Problem description ::
Restate verbatim the span of lines below between the line with "seed initial feed" and the line with "with install/pin/open actions", including those two lines, and only that span.

[Rendered images with source text]
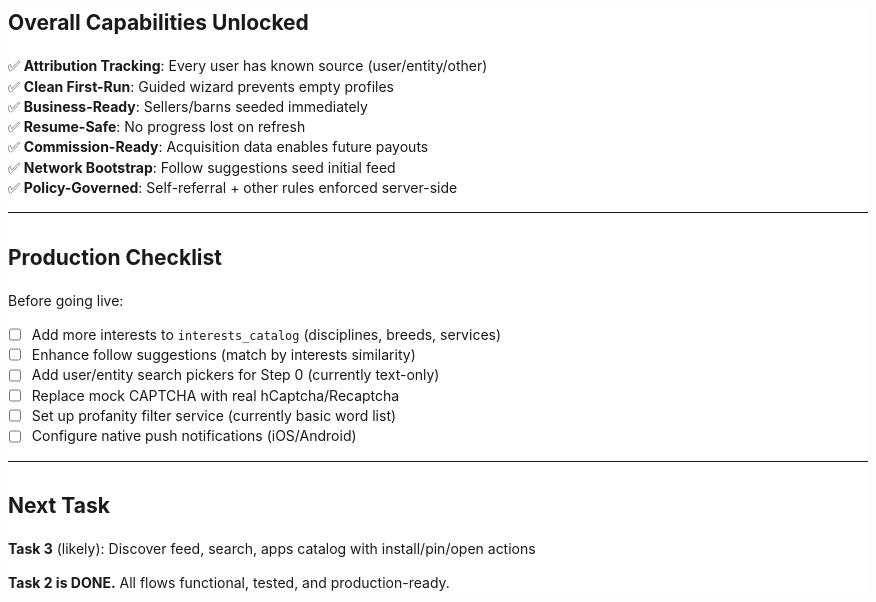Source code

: 
## Overall Capabilities Unlocked

✅ **Attribution Tracking**: Every user has known source (user/entity/other)  
✅ **Clean First-Run**: Guided wizard prevents empty profiles  
✅ **Business-Ready**: Sellers/barns seeded immediately  
✅ **Resume-Safe**: No progress lost on refresh  
✅ **Commission-Ready**: Acquisition data enables future payouts  
✅ **Network Bootstrap**: Follow suggestions seed initial feed  
✅ **Policy-Governed**: Self-referral + other rules enforced server-side  

---

## Production Checklist

Before going live:
- [ ] Add more interests to `interests_catalog` (disciplines, breeds, services)
- [ ] Enhance follow suggestions (match by interests similarity)
- [ ] Add user/entity search pickers for Step 0 (currently text-only)
- [ ] Replace mock CAPTCHA with real hCaptcha/Recaptcha
- [ ] Set up profanity filter service (currently basic word list)
- [ ] Configure native push notifications (iOS/Android)

---

## Next Task

**Task 3** (likely): Discover feed, search, apps catalog with install/pin/open actions

**Task 2 is DONE.** All flows functional, tested, and production-ready.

Answer for the task ::
✅ **Network Bootstrap**: Follow suggestions seed initial feed  
✅ **Policy-Governed**: Self-referral + other rules enforced server-side  

---

## Production Checklist

Before going live:
- [ ] Add more interests to `interests_catalog` (disciplines, breeds, services)
- [ ] Enhance follow suggestions (match by interests similarity)
- [ ] Add user/entity search pickers for Step 0 (currently text-only)
- [ ] Replace mock CAPTCHA with real hCaptcha/Recaptcha
- [ ] Set up profanity filter service (currently basic word list)
- [ ] Configure native push notifications (iOS/Android)

---

## Next Task

**Task 3** (likely): Discover feed, search, apps catalog with install/pin/open actions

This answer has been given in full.